Distributed training¶

Tip

The code from this article is available in:

examples/distributed.py

Follow the instructions in the article to run the example.

Overview¶

tinytopics >= 0.7.0 supports distributed training using Hugging Face Accelerate. This article demonstrates how to run distributed training on a single node with multiple GPUs.

The example utilizes Distributed Data Parallel (DDP) for distributed training. This approach assumes that the model parameters fit within the memory of a single GPU, as each GPU maintains a synchronized copy of the model. The input data can exceed the memory capacity. This is generally a reasonable assumption for topic modeling tasks, as storing the factorized matrices is often less memory-intensive.

Hugging Face Accelerate also supports other distributed training strategies such as Fully Sharded Data Parallel (FSDP) and DeepSpeed, which distribute model tensors across different GPUs and allow training larger models at the cost of speed.

Generate data¶

We will use a 100k x 100k count matrix with 20 topics for distributed training. To generate the example data, save the following code to distributed_data.py and run:

python distributed_data.py

import os

import numpy as np

import tinytopics as tt


def main():
    n, m, k = 100_000, 100_000, 20
    data_path = "X.npy"

    if os.path.exists(data_path):
        print(f"Data already exists at {data_path}")
        return

    print("Generating synthetic data...")
    tt.set_random_seed(42)
    X, true_L, true_F = tt.generate_synthetic_data(
        n=n, m=m, k=k, avg_doc_length=256 * 256
    )

    print(f"Saving data to {data_path}")
    X_numpy = X.cpu().numpy()
    np.save(data_path, X_numpy)


if __name__ == "__main__":
    main()

Generating the data is time-consuming (about 10 minutes), so running it as a standalone script helps avoid potential timeout errors during distributed training. You can also execute it on an instance type suitable for your data ingestion pipeline, rather than using valuable GPU instance hours.

Run distributed training¶

First, configure the distributed environment by running:

accelerate config

You will be prompted to answer questions about the distributed training environment and strategy. The answers will be saved to a configuration file at:

~/.cache/huggingface/accelerate/default_config.yaml

You can rerun accelerate config at any time to update the configuration. For data distributed parallel on a 4-GPU node, select single-node multi-GPU training options with the number of GPUs set to 4, and use the default settings for the remaining questions (mostly “no”).

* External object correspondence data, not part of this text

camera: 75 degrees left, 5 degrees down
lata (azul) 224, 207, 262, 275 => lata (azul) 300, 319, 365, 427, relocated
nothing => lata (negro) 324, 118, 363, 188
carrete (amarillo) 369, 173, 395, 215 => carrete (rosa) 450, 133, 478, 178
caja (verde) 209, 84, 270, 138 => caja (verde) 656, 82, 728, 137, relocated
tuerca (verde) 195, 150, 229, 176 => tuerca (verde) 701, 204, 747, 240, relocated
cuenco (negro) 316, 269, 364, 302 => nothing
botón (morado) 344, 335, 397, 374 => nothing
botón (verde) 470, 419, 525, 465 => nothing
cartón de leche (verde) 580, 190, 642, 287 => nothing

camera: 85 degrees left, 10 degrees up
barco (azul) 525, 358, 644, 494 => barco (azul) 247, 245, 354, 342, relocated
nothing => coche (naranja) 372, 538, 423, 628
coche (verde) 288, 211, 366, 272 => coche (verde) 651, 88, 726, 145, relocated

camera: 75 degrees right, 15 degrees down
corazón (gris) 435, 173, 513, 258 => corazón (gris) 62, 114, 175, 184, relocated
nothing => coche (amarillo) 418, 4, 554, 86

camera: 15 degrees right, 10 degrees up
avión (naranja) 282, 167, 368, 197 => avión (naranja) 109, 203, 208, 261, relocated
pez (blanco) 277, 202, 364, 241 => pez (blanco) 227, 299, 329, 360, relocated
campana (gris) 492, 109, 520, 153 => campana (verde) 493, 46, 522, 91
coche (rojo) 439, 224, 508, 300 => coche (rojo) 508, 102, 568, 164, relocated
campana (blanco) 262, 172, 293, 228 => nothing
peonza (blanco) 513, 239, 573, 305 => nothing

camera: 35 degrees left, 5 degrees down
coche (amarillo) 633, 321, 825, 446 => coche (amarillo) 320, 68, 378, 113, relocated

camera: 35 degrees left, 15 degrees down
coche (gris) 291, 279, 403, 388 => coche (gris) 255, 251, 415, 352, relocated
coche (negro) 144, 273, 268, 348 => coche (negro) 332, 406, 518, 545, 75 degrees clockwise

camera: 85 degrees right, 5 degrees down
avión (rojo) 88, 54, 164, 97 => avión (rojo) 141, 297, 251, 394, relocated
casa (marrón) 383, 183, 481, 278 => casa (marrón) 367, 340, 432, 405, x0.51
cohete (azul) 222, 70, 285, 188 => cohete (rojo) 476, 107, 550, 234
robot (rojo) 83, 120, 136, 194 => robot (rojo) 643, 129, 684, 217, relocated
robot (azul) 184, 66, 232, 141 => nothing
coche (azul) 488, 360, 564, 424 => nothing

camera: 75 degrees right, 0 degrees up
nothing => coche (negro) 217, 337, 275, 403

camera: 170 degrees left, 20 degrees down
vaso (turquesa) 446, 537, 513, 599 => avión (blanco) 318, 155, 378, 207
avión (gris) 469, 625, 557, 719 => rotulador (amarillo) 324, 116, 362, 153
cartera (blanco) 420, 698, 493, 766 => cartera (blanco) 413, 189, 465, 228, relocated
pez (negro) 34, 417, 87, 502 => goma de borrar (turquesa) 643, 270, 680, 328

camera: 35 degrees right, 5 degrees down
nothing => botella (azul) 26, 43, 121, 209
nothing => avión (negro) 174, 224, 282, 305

Next, save the following code to distributed_training.py and run:

accelerate launch distributed_training.py

import os

from accelerate import Accelerator
from accelerate.utils import set_seed

import tinytopics as tt


def main():
    accelerator = Accelerator()
    set_seed(42)
    k = 20
    data_path = "X.npy"

    if not os.path.exists(data_path):
        raise FileNotFoundError(
            f"{data_path} not found. Run distributed_data.py first."
        )

    print(f"Loading data from {data_path}")
    X = tt.NumpyDiskDataset(data_path)

    # All processes should have the data before proceeding
    accelerator.wait_for_everyone()

    model, losses = tt.fit_model_distributed(X, k=k)

    # Only the main process should plot the loss
    if accelerator.is_main_process:
        tt.plot_loss(losses, output_file="loss.png")


if __name__ == "__main__":
    main()

This script uses fit_model_distributed() (added in tinytopics 0.7.0) to train the model. Since distributed training on large datasets likely takes longer, fit_model_distributed() displays more detailed progress bars for each epoch, going through all batches in each epoch.

Sample runs¶

We ran the distributed training example on a 1-GPU, 4-GPU, and 8-GPU setup with H100 and A100 GPUs. The table below shows the training time per epoch, total time, GPU utilization, VRAM usage, instance cost, and total cost.

Metric	1x H100 (80 GB SXM5)	4x H100 (80 GB SXM5)	8x A100 (40 GB SXM4)
Time per epoch (s)	24	6	6
Total time (min)	80	20	20
GPU utilization	16%	30-40%	30-50%
VRAM usage	1%	4%	4%
Instance cost (USD/h)	3.29	12.36	10.32
Total cost (USD)	4.38	4.12	3.44

Using 4 H100 GPUs is approximately 4x faster than using 1 H100 GPU, with a slightly lower total cost. Using 8x A100 GPUs has similar speed comparing to 4x H100 GPUs but with an even lower total cost due to the lower instance cost.

The loss plot and real-time GPU utilization monitoring via nvtop on the 4x H100 GPU instance are shown below.

For more technical details on distributed training, please refer to the Hugging Face Accelerate documentation, as this article covers only the basics.